Version: Summer 21

Assignment 3

Summary: Create a counts file for SARS‑CoV‑2 alignment and genes.

Things that will be checked for:

You'll need to use the -O flag to change the name of the output file with wget. Here's one of the rules as an example

sars_genome.gtf:
    wget -O cov_genome.gtf https://github.com/nf-core/test-datasets/raw/modules/data/genomics/sarscov2/genome/genome.gtf

Add a second batch script (submit_cov.sh works) to run featurecounts with the sarscov2 data (2 points)
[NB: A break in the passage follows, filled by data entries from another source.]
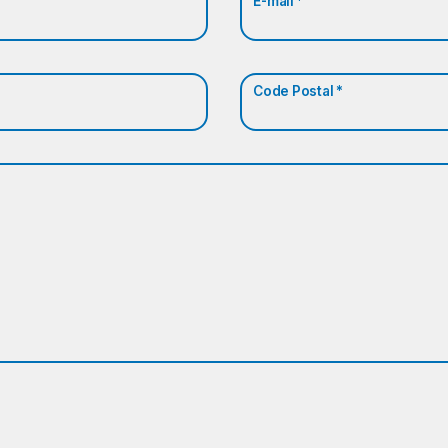
E-mail *
Code Postal *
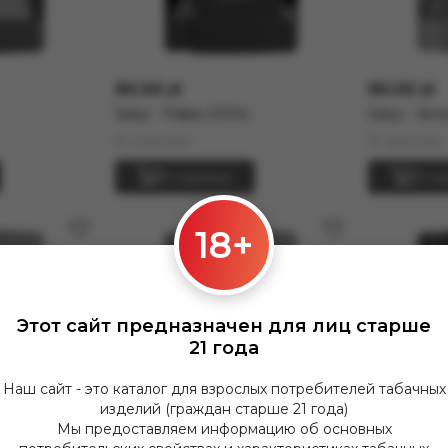
90.00 zł
90.00 zł
Satyr - Pablo (100г)
Satyr - Ant
В наличии
В наличии
В корзину
В ко
18+
Этот сайт предназначен для лиц старше
21 года
Наш сайт - это каталог для взрослых потребителей табачных
изделий (граждан старше 21 года)
Мы предоставляем информацию об основных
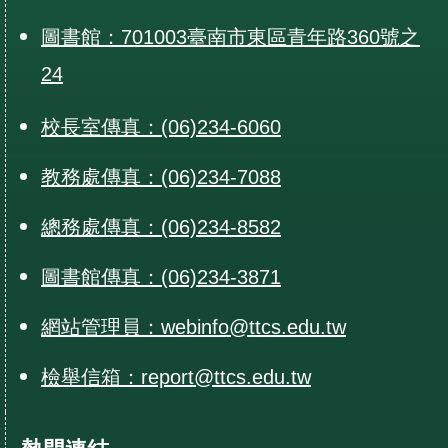
圖書館：701003臺南市東區青年路360號之
24
校長室傳真：(06)234-6060
教務處傳真：(06)234-7088
總務處傳真：(06)234-8582
圖書館傳真：(06)234-3871
網站管理員：webinfo@ttcs.edu.tw
檢舉信箱：report@ttcs.edu.tw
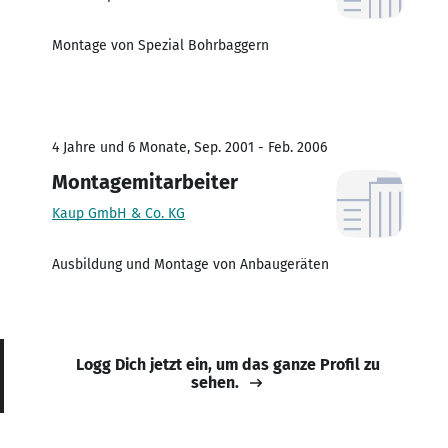
Montage von Spezial Bohrbaggern
4 Jahre und 6 Monate, Sep. 2001 - Feb. 2006
Montagemitarbeiter
Kaup GmbH & Co. KG
Ausbildung und Montage von Anbaugeräten
Logg Dich jetzt ein, um das ganze Profil zu
sehen.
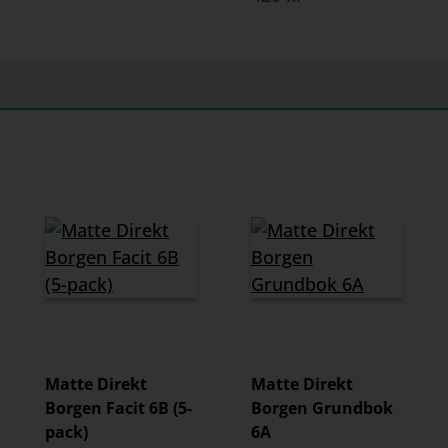
Matte Direkt
Matte Direkt
Borgen Facit 6B (5-
Borgen Grundbok
pack)
6A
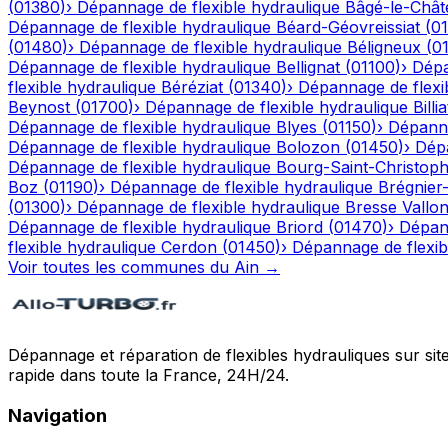
(
01380
)
›
Dépannage de flexible hydraulique
Bâgé-le-Chât
Dépannage de flexible hydraulique
Béard-Géovreissiat
(
0
(
01480
)
›
Dépannage de flexible hydraulique
Béligneux
(
0
Dépannage de flexible hydraulique
Bellignat
(
01100
)
›
Dépa
flexible hydraulique
Béréziat
(
01340
)
›
Dépannage de flexi
Beynost
(
01700
)
›
Dépannage de flexible hydraulique
Billia
Dépannage de flexible hydraulique
Blyes
(
01150
)
›
Dépanna
Dépannage de flexible hydraulique
Bolozon
(
01450
)
›
Dépa
Dépannage de flexible hydraulique
Bourg-Saint-Christop
Boz
(
01190
)
›
Dépannage de flexible hydraulique
Brégnier
(
01300
)
›
Dépannage de flexible hydraulique
Bresse Vallo
Dépannage de flexible hydraulique
Briord
(
01470
)
›
Dépann
flexible hydraulique
Cerdon
(
01450
)
›
Dépannage de flexib
Voir toutes les communes du
Ain
→
Dépannage et réparation de flexibles hydrauliques sur sit
rapide dans toute la France, 24H/24.
Navigation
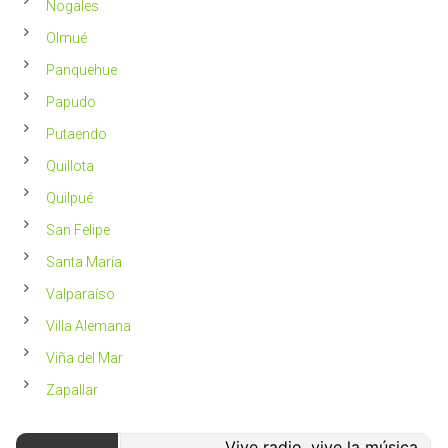
Nogales
Olmué
Panquehue
Papudo
Putaendo
Quillota
Quilpué
San Felipe
Santa María
Valparaíso
Villa Alemana
Viña del Mar
Zapallar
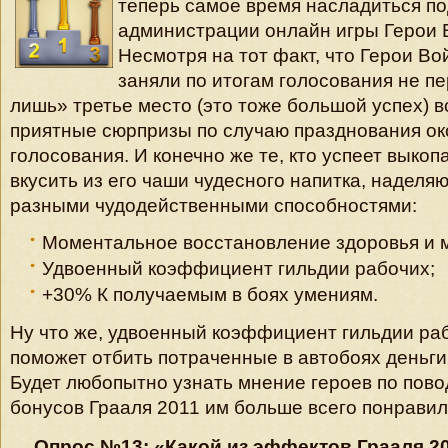
теперь самое время насладиться по
администрации онлайн игры Герои 
Несмотря на тот факт, что Герои Во
заняли по итогам голосования не пе
лишь» третье место (это тоже большой успех) 
приятные сюрпризы по случаю празднования о
голосования. И конечно же те, кто успеет выкоп
вкусить из его чаши чудесного напитка, наделя
разными чудодейственными способностями:
Моментальное восстановление здоровья и 
Удвоенный коэффициент гильдии рабочих;
+30% К получаемым в боях умениям.
Ну что же, удвоенный коэффициент гильдии раб
поможет отбить потраченные в автобоях деньги
Будет любопытно узнать мнение героев по повод
бонусов Грааля 2011 им больше всего понравил
Опрос №13: «Какой из эффектов Грааля 2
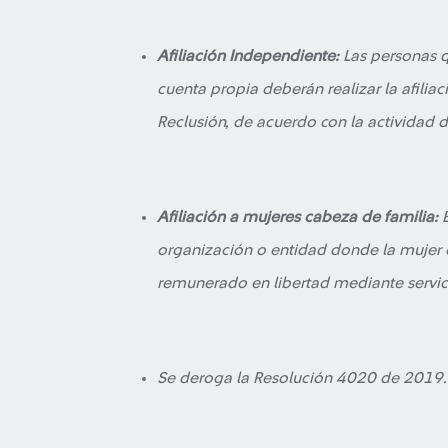
Afiliación Independiente:
Las personas q
cuenta propia deberán realizar la afiliac
Reclusión, de acuerdo con la actividad
Afiliación a mujeres cabeza de familia:
E
organización o entidad donde la mujer c
remunerado en libertad mediante servici
Se deroga la Resolución 4020 de 2019.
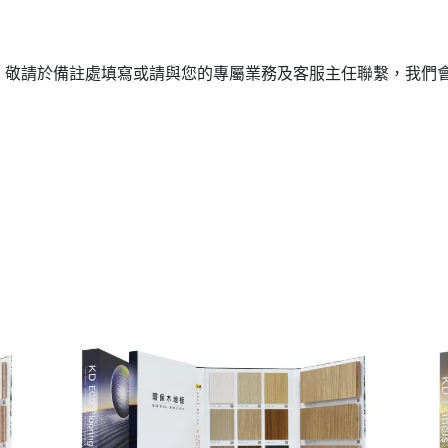
，敬請於備註處填寫或請與您的專屬業務及客服主任聯繫，我們會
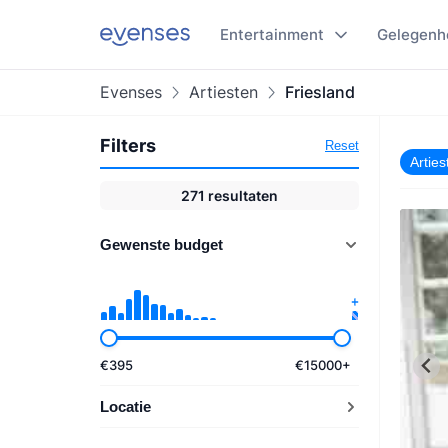
Entertainment
Gelegenh
Evenses
Artiesten
Friesland
Filters
Reset
Arties
271
resultaten
Gewenste budget
€
395
€
15000
+
Locatie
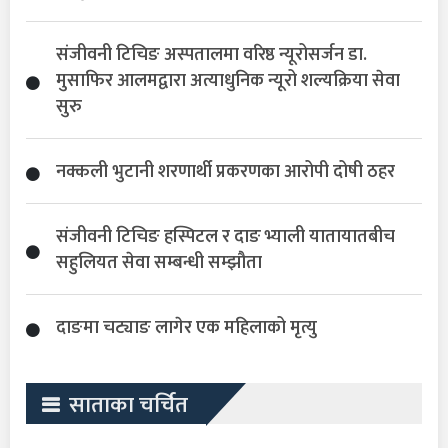
संजीवनी टिचिङ अस्पतालमा वरिष्ठ न्यूरोसर्जन डा.
मुसाफिर आलमद्वारा अत्याधुनिक न्यूरो शल्यक्रिया सेवा
सुरु
नक्कली भुटानी शरणार्थी प्रकरणका आरोपी दोषी ठहर
संजीवनी टिचिङ हस्पिटल र दाङ भ्याली यातायातबीच
सहुलियत सेवा सम्बन्धी सम्झौता
दाङमा चट्याङ लागेर एक महिलाको मृत्यु
साताका चर्चित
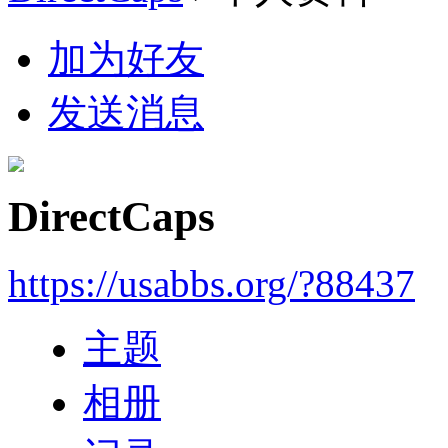
加为好友
发送消息
DirectCaps
https://usabbs.org/?88437
主题
相册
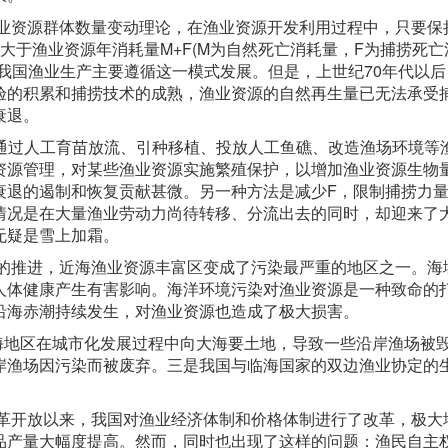
渔业资源群体数量变动理论，在渔业资源开发利用过程中，只要保
大于渔业资源年消耗量M+F(M为自然死亡消耗量，F为捕捞死亡
我国渔业生产主要遵循这一模式发展。但是，上世纪70年代以后
验的积累和捕捞技术的成熟，渔业资源的自然再生量已无法承受
衰退。
，通过人工育苗放流、引种移植、投放人工鱼礁、改造渔场环境等
资源管理，对某些渔业资源实施繁殖保护，以增加渔业资源生物
衰退的遏制和恢复贡献甚微。另一种方法是减少F，限制捕捞力
情况是在大量渔业劳动力尚待转移、分流出去的同时，却迎来了
无疑是雪上加霜。
化的推进，近海渔业资源丰富区变成了污染最严重的地区之一。海
人体健康产生有害影响。海洋环境污染对渔业资源是一种致命的
沿海赤潮持续发生，对渔业资源也造成了极大损害。
海地区在城市化发展过程中向大海要土地，导致一些沿岸渔场被
岸渔场因污染而被废弃。三是我国与临海国家的双边渔业协定的
改革开放以来，我国对渔业经济体制和价格体制进行了改革，极大
品产量大幅度提高。然而，同时也出现了这样的问题：渔民自主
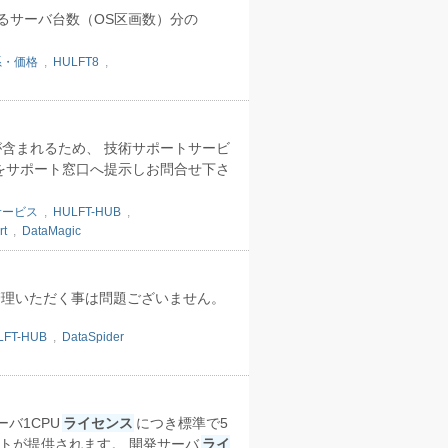
るサーバ台数（OS区画数）分の
系・価格
,
HULFT8
,
含まれるため、 技術サポートサービ
をサポート窓口へ提示しお問合せ下さ
サービス
,
HULFT-HUB
,
rt
,
DataMagic
管理いただく事は問題ございません。
LFT-HUB
,
DataSpider
、サーバ1CPU
ライセンス
につき標準で5
トが提供されます。 開発サーバ
ライ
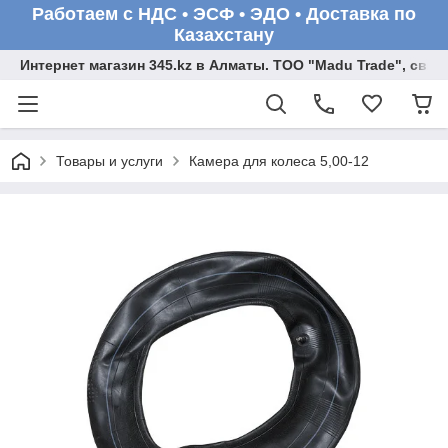
Работаем с НДС • ЭСФ • ЭДО • Доставка по
Казахстану
Интернет магазин 345.kz в Алматы. ТОО "Madu Trade", св
Товары и услуги
Камера для колеса 5,00-12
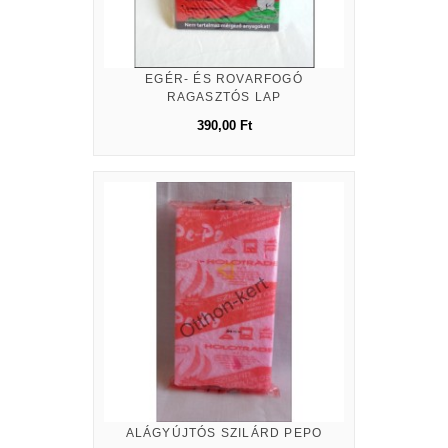
EGÉR- ÉS ROVARFOGÓ
RAGASZTÓS LAP
390,00 Ft
ALÁGYÚJTÓS SZILÁRD PEPO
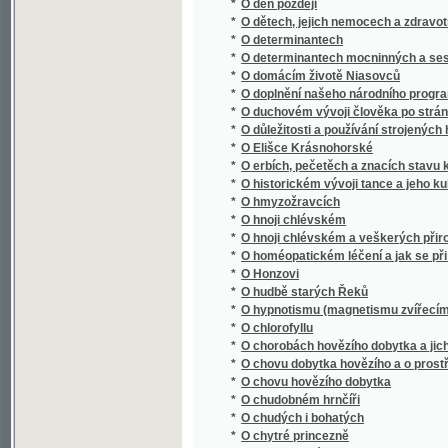
*
O determinantech mocninných a sestavnýc
*
O domácím životě Niasovců
*
O doplnění našeho národního programu
*
O duchovém vývoji člověka po stránce všeli
*
O důležitosti a používání strojených hnojiv
*
O Elišce Krásnohorské
*
O erbích, pečetěch a znacích stavu kněžsk
*
O historickém vývoji tance a jeho kulturní
*
O hmyzožravcích
*
O hnoji chlévském
*
O hnoji chlévském a veškerých přirozených 
*
O homéopatickém léčení a jak se při něm za
*
O Honzovi
*
O hudbě starých Řeků
*
O hypnotismu (magnetismu zvířecím)
*
O chlorofyllu
*
O chorobách hovězího dobytka a jich léčení
*
O chovu dobytka hovězího a o prostředcích 
*
O chovu hovězího dobytka
*
O chudobném hrnčíři
*
O chudých i bohatých
*
O chytré princezně
*
O instrumentále
*
O Jednotě Bratří Českých
*
O jednotnosti Goethova Fausta
*
O jednotnou konstrukci finanční vědy : (poz
*
O jeteli a jeho promyslném pěstování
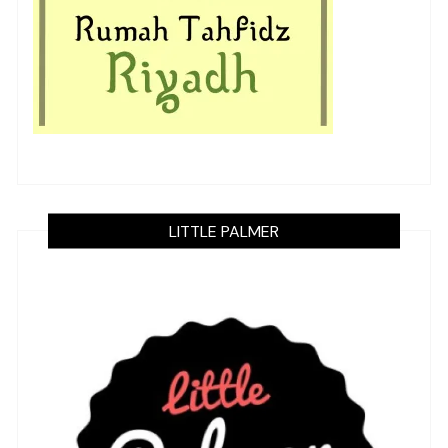
LITTLE PALMER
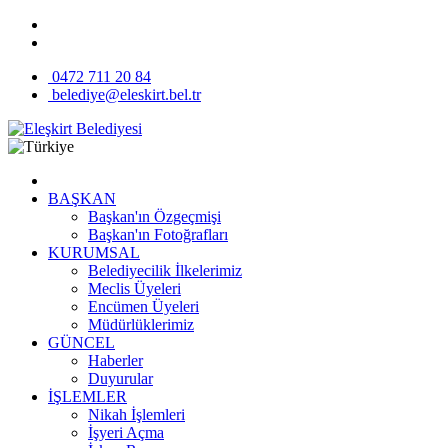
0472 711 20 84
belediye@eleskirt.bel.tr
BAŞKAN
Başkan'ın Özgeçmişi
Başkan'ın Fotoğrafları
KURUMSAL
Belediyecilik İlkelerimiz
Meclis Üyeleri
Encümen Üyeleri
Müdürlüklerimiz
GÜNCEL
Haberler
Duyurular
İŞLEMLER
Nikah İşlemleri
İşyeri Açma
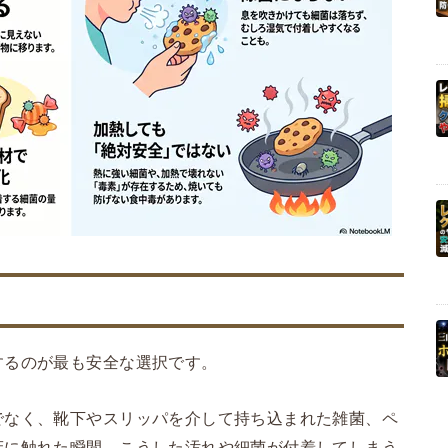
するのが最も安全な選択です。
でなく、靴下やスリッパを介して持ち込まれた雑菌、ペ
床に触れた瞬間、こうした汚れや細菌が付着してしまう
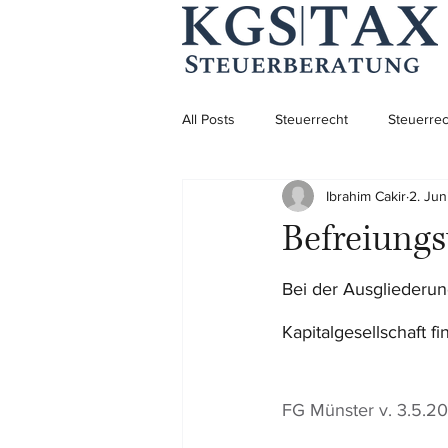
All Posts
Steuerrecht
Steuerrec
Ibrahim Cakir
2. Jun
Aufenthaltsrecht
Aufenthaltsre
Befreiungs
Unternehmensgründung
Bei der Ausgliederu
Kapitalgesellschaft 
FG Münster v. 3.5.2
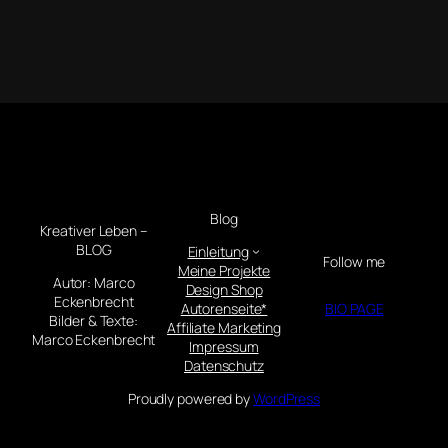
Blog
Kreativer Leben –
BLOG
Einleitung
Follow me
Meine Projekte
Autor: Marco
Design Shop
Eckenbrecht
Autorenseite*
BIO PAGE
Bilder & Texte:
Affiliate Marketing
Marco Eckenbrecht
Impressum
Datenschutz
Proudly powered by
WordPress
You'll need to use featureCounts -t gene ... instead of featureCounts -t exon ... because there aren't any exons in the cov_genome.gtf

Create 3 new make rules, one to run the "test" batch job, one to run the "sarscov2" data, and at the top an all rule, that should call the download targets and then the job targets like below (4 points)

all: download_data featurecounts

Choose one only one bonus question(if any), you won't get extra credit for doing both.

Bonus 1 (5 points):

Generalize your make rules for feature counts with wildcards

Bonus 2 (5 points):

Use slurm job arrays to use one only one batch script for both of the featureCount runs. Some resources(note this wasn't covered in class):

You can use -t gene with the homo_sapians data set we used in class as well.